Oleh Yandhi Deslatama pada 04 Nov 2019, 21:51 WIB

Diperbarui 04 Nov 2019, 22:16 WIB

Wuling

Liputan6.com, Banten - Salah satu petinggi PT SGMW Motor Indonesia, selaku produsen mobil Wuling di Indonesia, menjadi salah satu penyelam yang hilang di perairan Pulau Sangiang, Kabupaten Serang, Banten, pada Minggu (3/11).

"Benar untuk salah satu korban yang hilang adalah karyawan Wuling. Saat ini kami sedang menunggu hasil pencarian dan berharap yang terbaik. Mohon doanya," ujar Brand Manager Wuling Motors Indonesia Dian Asmahani kepada Liputan6.com.

Karyawan Wuling yang maksud adalah Tan Xue Tao. "Yang hilang itu namanya Tan Xue Tao dari PT Wuling Motor, Tian Yu dari PT China-lndonesia, kemudian Wang Bing Yang dari PT Morowali Industry Aico," kata Kabid Humas Polda Banten, Kombes Pol Edy Sumardi melalui pesan singkatnya, Senin (4/11/2019).

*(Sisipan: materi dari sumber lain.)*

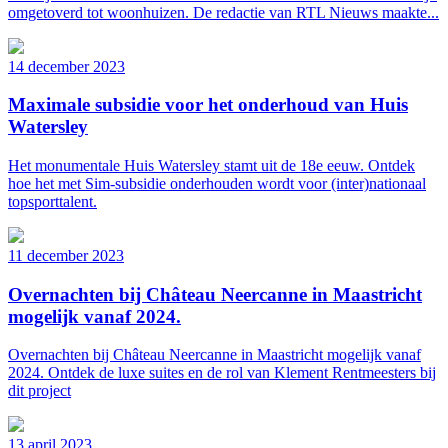
omgetoverd tot woonhuizen. De redactie van RTL Nieuws maakte...
14 december 2023
Maximale subsidie voor het onderhoud van Huis
Watersley
Het monumentale Huis Watersley stamt uit de 18e eeuw. Ontdek
hoe het met Sim-subsidie onderhouden wordt voor (inter)nationaal
topsporttalent.
11 december 2023
Overnachten bij Château Neercanne in Maastricht
mogelijk vanaf 2024.
Overnachten bij Château Neercanne in Maastricht mogelijk vanaf
2024. Ontdek de luxe suites en de rol van Klement Rentmeesters bij
dit project
13 april 2023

Edy menjelaskan pencarian oleh personil Polairud Polda Banten di mulai sejak pukul 07.30 wib pagi tadi untuk mendapatkan tiga petinggi perusahaan investasi di Indonesia tersebut. Namun hingga sore ini, belum membuahkan hasil.

"Giat SAR dimulai dengan menggerakkan dua team, masing-masing dengan dua kapal patroli. Kapal 1007 ke seputaran Pulau Sangiyang, dan kapal Polmas 1019 menyisir di pesisir Pantai Anyer," terangnya.

2 of 2

Pencarian Terkendala Cuaca

Pencarian terkendala cuaca yang tidak bersahabat, sehingga sekitar pukul 16.00 WIB, tim SAR Gabungan dari Basarnas, Polairud Polda Banten, PMI hingga TNI AL Banten, memutuskan untuk menghentikan pencarian.

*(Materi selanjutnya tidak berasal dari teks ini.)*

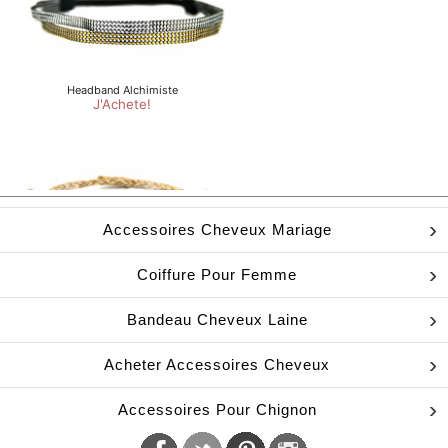
Accessoires Cheveux Mariage
Coiffure Pour Femme
Bandeau Cheveux Laine
Acheter Accessoires Cheveux
Accessoires Pour Chignon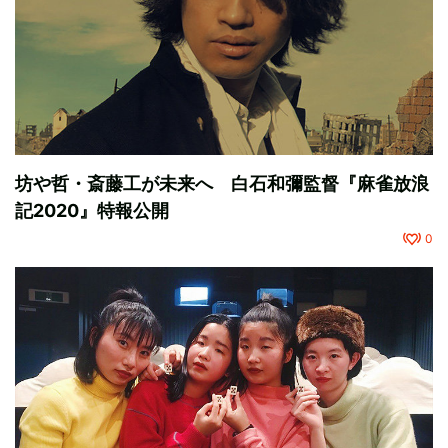
坊や哲・斎藤工が未来へ 白石和彌監督『麻雀放浪
記2020』特報公開
0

"Situasi cuaca tidak kondusif dan masing-masing team berkumpul kembali ke posko terpadu Merak dan Pelabuhan Paku Anyer, untuk selanjutnya melaksanakan pengecekan anggota dan perlengkapan masing-masing," jelasnya.

Sebelumnya sempat diberitakan bahwa, tujuh WNA Cina melakukan penyelaman di perairan Pulau Sangiang, pada Minggu 03 November 2019.

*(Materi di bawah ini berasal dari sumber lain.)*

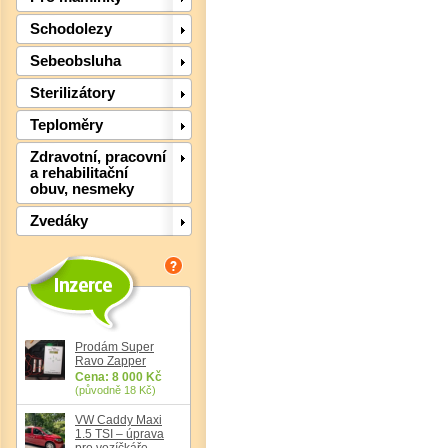
Schodolezy
Sebeobsluha
Sterilizátory
Teploměry
Zdravotní, pracovní
a rehabilitační
obuv, nesmeky
Det
Zvedáky
Prodám Super
Ravo Zapper
Cena: 8 000 Kč
(původně 18 Kč)
VW Caddy Maxi
1.5 TSI – úprava
pro vozíčkáře,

Mereka berangkat dari Pantai Mabak sekitar pukul 13.30 wib. Kemudian mereka sampai di perairan Pulau Sangiang sekitar pukul 13.45 wib dan langsung melakukan penyelaman.

Penyelam di bagi dalam dua kelompok, kelompok pertama muncul ke permukaan laut sekitar pukul 14.45 wib. Tim kedua sempat muncul kemudian masuk ke dalam air lagi dan tidak muncul kembali. Dugaan sementara, korban terseret arus bawah laut.

Pencarian pun menggunakan helikopter Basarnas yang sedang melakukan latihan di Pantai Anyer, tiga unit kapal milik TNI AL, yakni KAL Tamposo, KAL Badak, dan KSL Sangiang. Hingga KN SAR Drupada Banten milik Basarnas pun dikerahkan.